Image credit Washington Post
( Update 8/28/16 11pm: the plots and code have been updated after reddit user /u/Grimace06 caught an oversight. I had neglected to account for train directionality in computing headways and wait times.
Update 8/29/16 4pm: Fix concerning blue line pointed out by reddit user /u/KevinMCombes. )
For those unfamiliar, Metro is the common abbreviation for the Washington Metropolitan Area Transit Authority (WMATA). It is the transit authority for the Washington, DC region and operates Metrorail, Metrobus, and MetroAccess, the first of which is the topic of this post. Inn mid-July WMATA released a new API giving real-time train position information. Prior to this, it was possible, though difficult, to estimate train positions with some heuristics as the people at demetrohero.com were doing rather successfully. I attempted something similar but was never able to achieve results that were accurate and complete. The new train positions API made it much easier to get the train positions and also gave unique identifiers to the trains, allowing API users to more accurately follow a particular train through time.
Reddit user /u/Stuck_In_the_Matrix has kindly been archiving the responses of the train positions API queries online for people to download. Given this archived data, I thought it might be interesting (perhaps even informative) to analyze the data.. This idea was inspired by Erik Bernhardsson's excellent blog entry NYC subway math, which used the MTA API to get some data to look at waiting times.
First things first...
Step one is usually (always) obtaining the data. The WMATA data archive I mentioned above has a ton of files and many of them are related to the buses which I didn't need. To facilitate downloading the data I wrote a simple python script using requests and BeautifulSoup. Here's an example of the data that we get.

INFORMATION SUPPLIED:
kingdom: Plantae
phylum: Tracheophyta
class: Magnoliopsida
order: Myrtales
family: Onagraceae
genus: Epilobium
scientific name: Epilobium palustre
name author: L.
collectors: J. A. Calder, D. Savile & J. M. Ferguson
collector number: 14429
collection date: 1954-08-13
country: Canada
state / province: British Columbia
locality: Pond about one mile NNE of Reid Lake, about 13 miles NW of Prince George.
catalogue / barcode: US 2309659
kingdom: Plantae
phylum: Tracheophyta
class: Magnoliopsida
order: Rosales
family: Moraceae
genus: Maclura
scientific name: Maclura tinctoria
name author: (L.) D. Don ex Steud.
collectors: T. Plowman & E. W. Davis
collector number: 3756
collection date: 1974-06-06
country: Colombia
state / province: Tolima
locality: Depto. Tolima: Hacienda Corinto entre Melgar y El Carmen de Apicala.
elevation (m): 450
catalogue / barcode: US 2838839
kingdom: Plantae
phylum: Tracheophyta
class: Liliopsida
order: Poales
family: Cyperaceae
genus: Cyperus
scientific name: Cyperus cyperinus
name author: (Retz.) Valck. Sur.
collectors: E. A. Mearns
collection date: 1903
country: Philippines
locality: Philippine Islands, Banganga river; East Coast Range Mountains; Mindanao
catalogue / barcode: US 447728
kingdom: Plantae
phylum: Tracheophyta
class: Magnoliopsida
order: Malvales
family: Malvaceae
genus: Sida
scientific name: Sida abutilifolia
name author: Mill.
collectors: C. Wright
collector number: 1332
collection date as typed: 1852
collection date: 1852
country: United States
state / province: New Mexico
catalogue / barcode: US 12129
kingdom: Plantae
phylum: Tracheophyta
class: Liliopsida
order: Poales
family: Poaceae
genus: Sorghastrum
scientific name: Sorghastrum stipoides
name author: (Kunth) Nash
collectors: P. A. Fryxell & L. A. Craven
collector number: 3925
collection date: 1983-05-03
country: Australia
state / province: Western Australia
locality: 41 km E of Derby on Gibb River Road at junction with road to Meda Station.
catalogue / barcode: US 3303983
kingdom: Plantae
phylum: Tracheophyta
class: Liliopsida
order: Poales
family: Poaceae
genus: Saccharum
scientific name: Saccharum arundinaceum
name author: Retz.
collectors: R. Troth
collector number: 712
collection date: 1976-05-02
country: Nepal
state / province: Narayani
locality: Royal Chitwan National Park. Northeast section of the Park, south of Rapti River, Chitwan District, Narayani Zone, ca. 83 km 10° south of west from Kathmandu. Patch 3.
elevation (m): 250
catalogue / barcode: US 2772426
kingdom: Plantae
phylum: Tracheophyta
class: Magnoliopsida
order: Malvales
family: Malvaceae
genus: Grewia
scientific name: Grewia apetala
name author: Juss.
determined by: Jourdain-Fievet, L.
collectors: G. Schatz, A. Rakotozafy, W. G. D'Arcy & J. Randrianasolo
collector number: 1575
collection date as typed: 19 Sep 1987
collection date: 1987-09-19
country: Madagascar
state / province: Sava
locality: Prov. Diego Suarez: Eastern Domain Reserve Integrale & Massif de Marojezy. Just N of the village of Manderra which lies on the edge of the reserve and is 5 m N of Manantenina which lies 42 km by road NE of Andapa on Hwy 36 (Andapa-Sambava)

TASK 1:
Reproduce the part of the post on Metro train positions starting at "First things first..." and ending at "that we get.".
TASK 2:
In the post on Metro train positions, which two tools did the author use to write the Python script for downloading the data?

ANSWER SPACE 1:
First things first...
Step one is usually (always) obtaining the data. The WMATA data archive I mentioned above has a ton of files and many of them are related to the buses which I didn't need. To facilitate downloading the data I wrote a simple python script using requests and BeautifulSoup. Here's an example of the data that we get.

ANSWER SPACE 2:
requests and BeautifulSoup